:: Goal ::
Return every line of the records below word for word, but leave out the pictures.

:: Dataset records ::
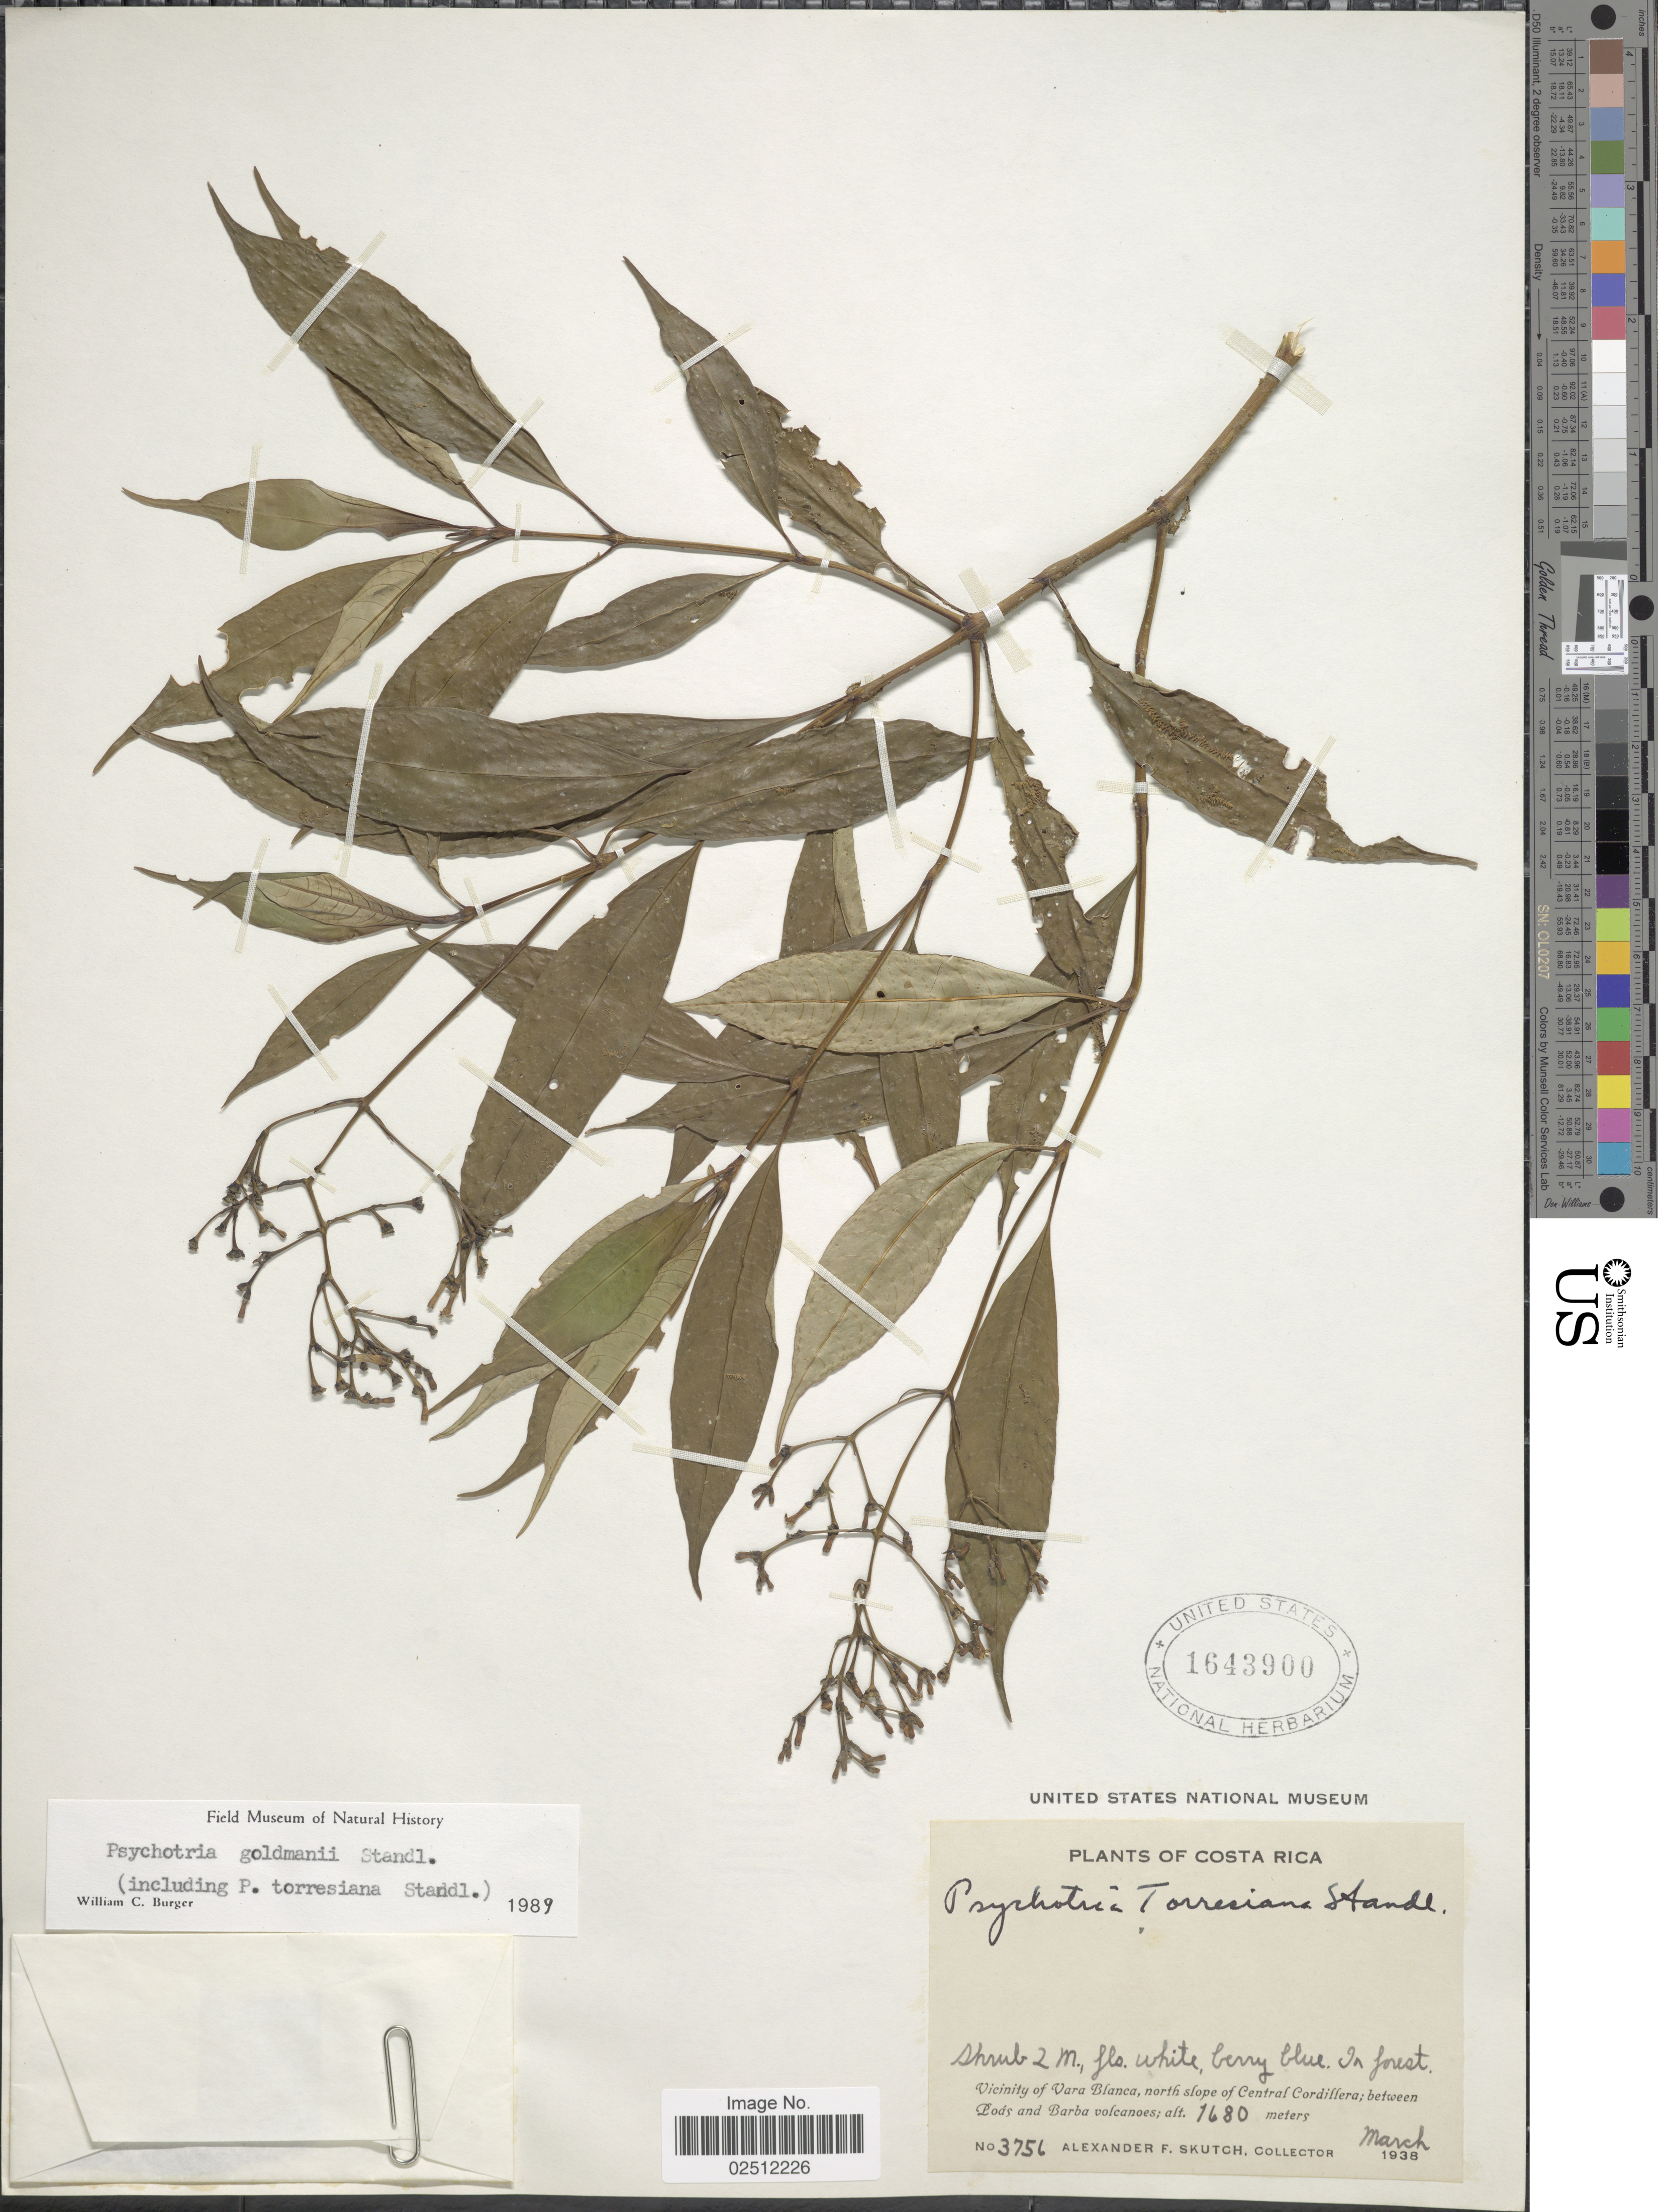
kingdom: Plantae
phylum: Tracheophyta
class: Magnoliopsida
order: Gentianales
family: Rubiaceae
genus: Psychotria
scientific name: Psychotria goldmanii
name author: Standl.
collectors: A. F. Skutch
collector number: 3756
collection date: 1938-03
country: Costa Rica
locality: In forest. Vicinity of Vara Blanca, north slopes of Central Cordillera; between Pods and Barba volcanoes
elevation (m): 1680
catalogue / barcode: US 1643900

:: Reply ::
kingdom: Plantae
phylum: Tracheophyta
class: Magnoliopsida
order: Gentianales
family: Rubiaceae
genus: Psychotria
scientific name: Psychotria goldmanii
name author: Standl.
collectors: A. F. Skutch
collector number: 3756
collection date: 1938-03
country: Costa Rica
locality: In forest. Vicinity of Vara Blanca, north slopes of Central Cordillera; between Pods and Barba volcanoes
elevation (m): 1680
catalogue / barcode: US 1643900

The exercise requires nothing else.